The total cost for the plants, scripted to sustain the diversification agenda of DIL, will be $9 billion (N1.4 trillion), of which $6 billion will be raised from loans and the remainder $3 billion will be pumped in as equity by DIL. The loan deal was entered into with 12 local and foreign banks, with Guaranty Trust Bank (GTBank) and Standard Chartered Bank leading the consortium of financial institutions in the fund syndication deal at a local and global level respectively.
Dangote said the refinery would have a capacity of 400,000 barrels a day, and would cut down Nigeria’s fuel imports by 50 percent and “effectively stop the importation of fertiliser”, a crucial milestone indeed for a country which buys most of its petrol,diesel and fertilizers abroad and spends billions of dollars in subsidies to keep pump prices low. All this, despite being Africa’s largest oil producer, with output of nearly 2-million barrels a day.
DIL makes up more than 30% of the total market capitalisation on the Nigerian Stock Exchange, dealing primarily in food and cement importation and, more recently, it has forayed into production. Dangote Cement is the largest producer of the building material in sub-Saharan Africa and plans to list on the London Stock Exchange in 2014 or 2015.
Announcements in Nigeria of grand projects that never materialise — including a $23bn agreement with China in 2010 to build new refineries — are frequent. But Dangote, who has an estimated net worth of $20 billion, has an enviable business record and far-reaching political influence, which fuels genuine expectation that the refinery would be built.
Dangote added that job creation was a crucial aspect of the project, with the plants expected to generate up to 9,500 direct and 25,000 indirect jobs. This promise of an unprecedented spur to employment has “excited and impressed” African organised labour, union leaders stated.
Nigeria’s oil refining capacity at its four state-owned plants is 445,000 barrels a day but ageing infrastructure and poor maintenance means output is often less than half that. Shortages of petrol are frequent, and the opaque subsidy system has allowed fuel importers and corrupt officials to siphon off billions of dollars in recent years.
The refinery is expected to be completed by 2016, and will be built by UOP, a subsidiary of Honeywell in the US, according to Dangote.
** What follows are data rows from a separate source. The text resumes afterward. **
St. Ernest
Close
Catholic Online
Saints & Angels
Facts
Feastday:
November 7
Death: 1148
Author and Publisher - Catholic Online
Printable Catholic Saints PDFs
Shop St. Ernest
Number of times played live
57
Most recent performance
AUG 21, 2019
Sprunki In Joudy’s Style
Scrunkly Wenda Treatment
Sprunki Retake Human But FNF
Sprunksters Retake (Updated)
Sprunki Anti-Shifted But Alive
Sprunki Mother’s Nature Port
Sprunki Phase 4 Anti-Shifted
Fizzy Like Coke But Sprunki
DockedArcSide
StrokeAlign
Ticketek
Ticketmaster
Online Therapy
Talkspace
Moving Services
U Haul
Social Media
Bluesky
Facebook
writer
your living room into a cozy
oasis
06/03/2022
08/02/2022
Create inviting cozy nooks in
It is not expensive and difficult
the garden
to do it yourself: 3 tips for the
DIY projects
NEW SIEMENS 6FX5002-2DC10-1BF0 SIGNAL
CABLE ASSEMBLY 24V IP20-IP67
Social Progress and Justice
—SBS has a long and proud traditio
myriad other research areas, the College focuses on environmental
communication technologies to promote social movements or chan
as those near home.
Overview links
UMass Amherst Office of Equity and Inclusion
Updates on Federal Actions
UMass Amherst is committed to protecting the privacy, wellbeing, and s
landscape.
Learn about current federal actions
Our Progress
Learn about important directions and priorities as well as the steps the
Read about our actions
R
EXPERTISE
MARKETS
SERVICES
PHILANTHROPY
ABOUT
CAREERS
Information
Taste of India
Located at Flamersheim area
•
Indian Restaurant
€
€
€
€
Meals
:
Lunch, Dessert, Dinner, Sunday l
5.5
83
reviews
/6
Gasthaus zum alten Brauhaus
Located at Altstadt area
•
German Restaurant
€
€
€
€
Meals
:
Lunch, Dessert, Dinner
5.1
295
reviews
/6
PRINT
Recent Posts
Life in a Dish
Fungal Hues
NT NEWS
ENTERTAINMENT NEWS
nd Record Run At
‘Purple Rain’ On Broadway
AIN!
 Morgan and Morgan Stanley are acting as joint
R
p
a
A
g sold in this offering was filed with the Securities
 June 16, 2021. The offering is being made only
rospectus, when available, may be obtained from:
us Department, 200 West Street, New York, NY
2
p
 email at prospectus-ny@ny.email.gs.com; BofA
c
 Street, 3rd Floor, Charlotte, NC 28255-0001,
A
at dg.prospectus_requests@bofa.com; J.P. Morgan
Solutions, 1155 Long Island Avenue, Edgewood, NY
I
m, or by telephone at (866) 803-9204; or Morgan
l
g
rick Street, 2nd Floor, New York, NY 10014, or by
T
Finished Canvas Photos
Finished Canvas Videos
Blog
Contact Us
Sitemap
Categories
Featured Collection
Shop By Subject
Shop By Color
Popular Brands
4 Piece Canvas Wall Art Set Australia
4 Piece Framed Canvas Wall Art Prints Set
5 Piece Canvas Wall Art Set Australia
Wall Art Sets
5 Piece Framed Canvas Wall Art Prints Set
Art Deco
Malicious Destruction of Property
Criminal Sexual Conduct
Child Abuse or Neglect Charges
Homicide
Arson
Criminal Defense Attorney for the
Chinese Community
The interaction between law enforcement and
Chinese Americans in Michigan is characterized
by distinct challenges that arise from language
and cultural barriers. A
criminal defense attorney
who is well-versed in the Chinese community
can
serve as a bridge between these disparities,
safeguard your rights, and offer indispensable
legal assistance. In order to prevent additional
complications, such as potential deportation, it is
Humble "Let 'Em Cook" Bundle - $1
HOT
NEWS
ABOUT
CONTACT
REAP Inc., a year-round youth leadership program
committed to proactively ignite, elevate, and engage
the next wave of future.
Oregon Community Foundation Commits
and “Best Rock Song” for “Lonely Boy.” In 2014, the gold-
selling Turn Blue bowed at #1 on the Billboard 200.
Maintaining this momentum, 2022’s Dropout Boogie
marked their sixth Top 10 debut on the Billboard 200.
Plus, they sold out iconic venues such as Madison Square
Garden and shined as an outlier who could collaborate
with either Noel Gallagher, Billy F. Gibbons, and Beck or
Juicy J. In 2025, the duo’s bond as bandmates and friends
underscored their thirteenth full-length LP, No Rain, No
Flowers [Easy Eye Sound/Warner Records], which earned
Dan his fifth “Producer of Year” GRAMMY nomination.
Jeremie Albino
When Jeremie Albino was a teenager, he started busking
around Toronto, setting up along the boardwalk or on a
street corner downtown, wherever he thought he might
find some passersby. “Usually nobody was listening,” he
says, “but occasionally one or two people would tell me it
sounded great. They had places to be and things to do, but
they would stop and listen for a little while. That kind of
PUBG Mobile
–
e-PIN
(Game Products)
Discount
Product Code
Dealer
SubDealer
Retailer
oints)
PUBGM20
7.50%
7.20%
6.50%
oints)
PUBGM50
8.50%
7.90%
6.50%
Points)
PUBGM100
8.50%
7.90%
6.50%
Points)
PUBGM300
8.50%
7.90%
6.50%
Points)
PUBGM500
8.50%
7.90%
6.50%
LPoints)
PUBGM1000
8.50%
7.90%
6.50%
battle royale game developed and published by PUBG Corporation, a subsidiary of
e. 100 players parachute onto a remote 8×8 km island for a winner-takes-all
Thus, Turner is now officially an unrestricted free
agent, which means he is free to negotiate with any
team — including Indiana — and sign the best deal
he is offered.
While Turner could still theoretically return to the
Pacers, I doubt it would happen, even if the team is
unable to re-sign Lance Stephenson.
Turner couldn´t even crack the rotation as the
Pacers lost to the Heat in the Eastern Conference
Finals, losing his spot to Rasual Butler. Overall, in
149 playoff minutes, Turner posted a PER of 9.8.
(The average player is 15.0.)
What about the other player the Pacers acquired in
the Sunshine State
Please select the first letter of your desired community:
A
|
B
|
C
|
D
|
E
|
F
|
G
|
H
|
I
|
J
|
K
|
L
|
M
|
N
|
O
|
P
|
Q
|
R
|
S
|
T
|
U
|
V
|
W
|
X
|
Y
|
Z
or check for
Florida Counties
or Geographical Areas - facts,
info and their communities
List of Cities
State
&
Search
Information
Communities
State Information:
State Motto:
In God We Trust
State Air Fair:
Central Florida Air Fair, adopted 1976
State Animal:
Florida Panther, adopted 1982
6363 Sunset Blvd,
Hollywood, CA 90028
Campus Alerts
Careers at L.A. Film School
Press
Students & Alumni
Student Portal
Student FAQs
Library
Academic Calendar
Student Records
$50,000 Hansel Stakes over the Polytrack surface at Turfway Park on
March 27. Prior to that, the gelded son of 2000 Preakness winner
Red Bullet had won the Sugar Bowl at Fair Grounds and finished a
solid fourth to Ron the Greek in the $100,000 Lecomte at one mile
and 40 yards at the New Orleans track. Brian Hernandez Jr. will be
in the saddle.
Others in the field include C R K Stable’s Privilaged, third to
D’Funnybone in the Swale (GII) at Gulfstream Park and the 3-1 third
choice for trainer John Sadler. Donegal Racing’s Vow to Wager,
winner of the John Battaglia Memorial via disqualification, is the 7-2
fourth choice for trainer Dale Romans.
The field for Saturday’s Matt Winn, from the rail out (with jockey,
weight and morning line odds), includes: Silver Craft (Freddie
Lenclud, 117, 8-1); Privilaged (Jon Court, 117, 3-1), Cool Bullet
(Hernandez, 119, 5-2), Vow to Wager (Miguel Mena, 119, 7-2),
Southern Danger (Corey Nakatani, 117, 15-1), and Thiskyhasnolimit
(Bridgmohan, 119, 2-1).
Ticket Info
He has said the refinery can make a profit even if the subsidy on petrol is maintained.
Sources: Financial Times, www.ngrguardiannews.com
Image Source: www.bdlive.co.za
Established in May 1981 as a trading business with an initial focus on cement, the Dangote Group diversified over time into a conglomerate trading cement, sugar, flour, salt and fish. By the early 1990s the group had grown into one of the largest trading conglomerates operating in the country.
The group is now one of the largest manufacturing conglomerates in sub-Saharan Africa and is pursuing further backward integration alongside an expansion programme in existing and new sectors.